Spatial object tracking data:
+++

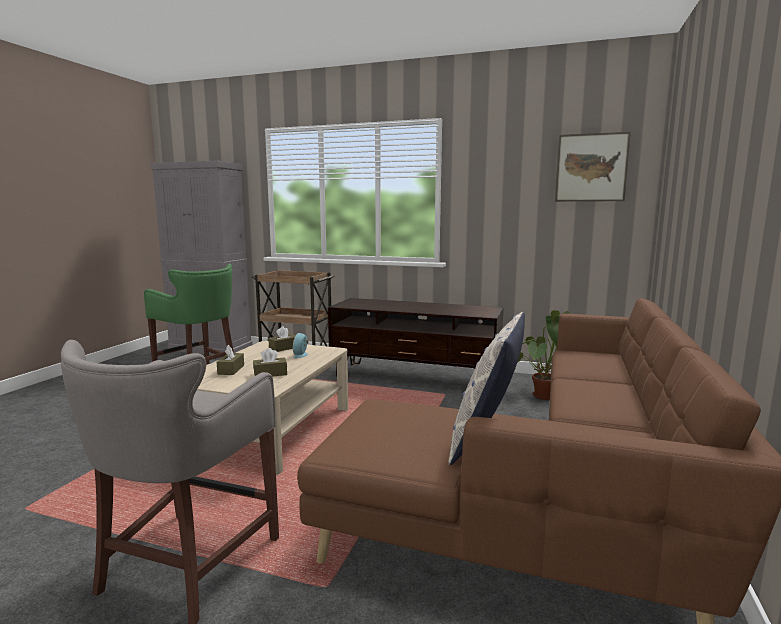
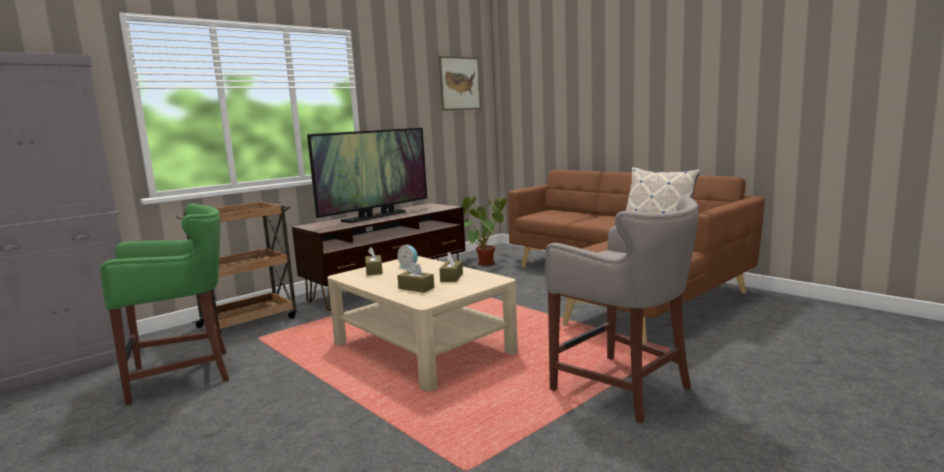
camera: 60 degrees left, 0 degrees up
(410, 306) = (375, 216): none -> television

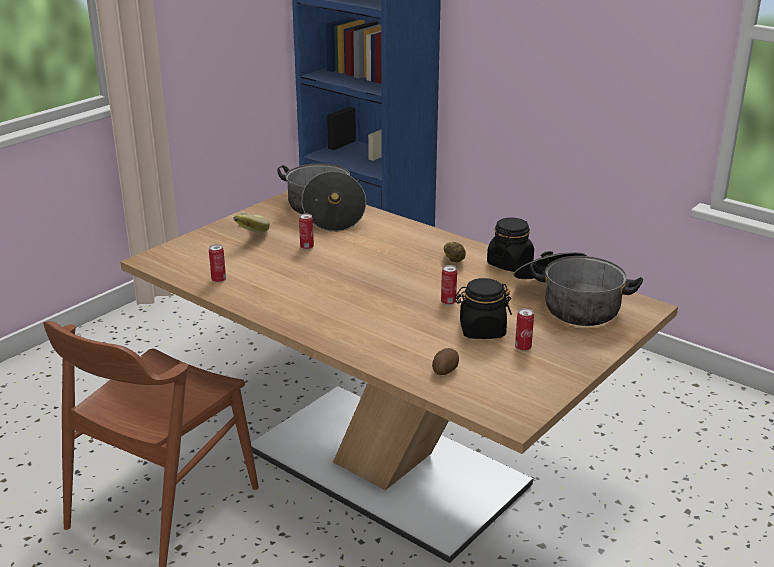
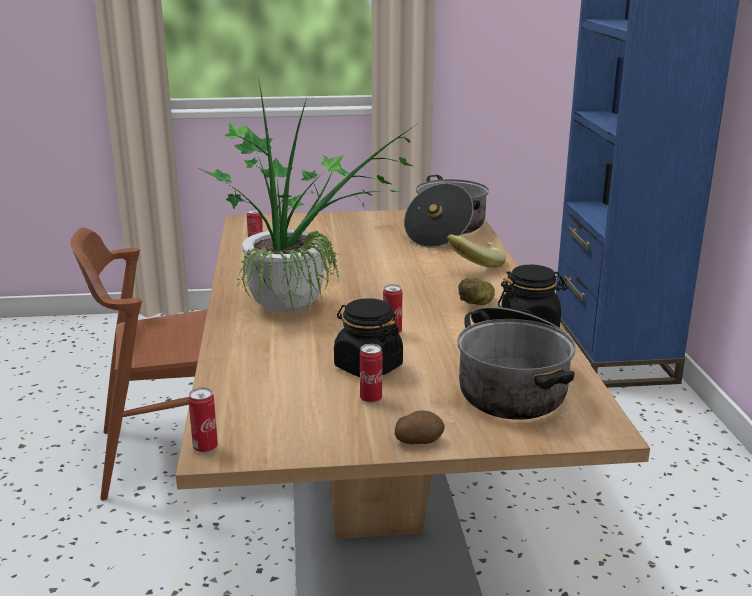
camera: 45 degrees right, 5 degrees down
(247, 234) = (348, 226): banana -> banana (475, 265)
(307, 247) = (371, 249): can -> can (205, 448)
(352, 308) = (300, 303): none -> potted plant
(444, 370) = (259, 381): potato -> potato (418, 440)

+++

Work task: Count lines above with the word "none". Give the number only.

Output: 2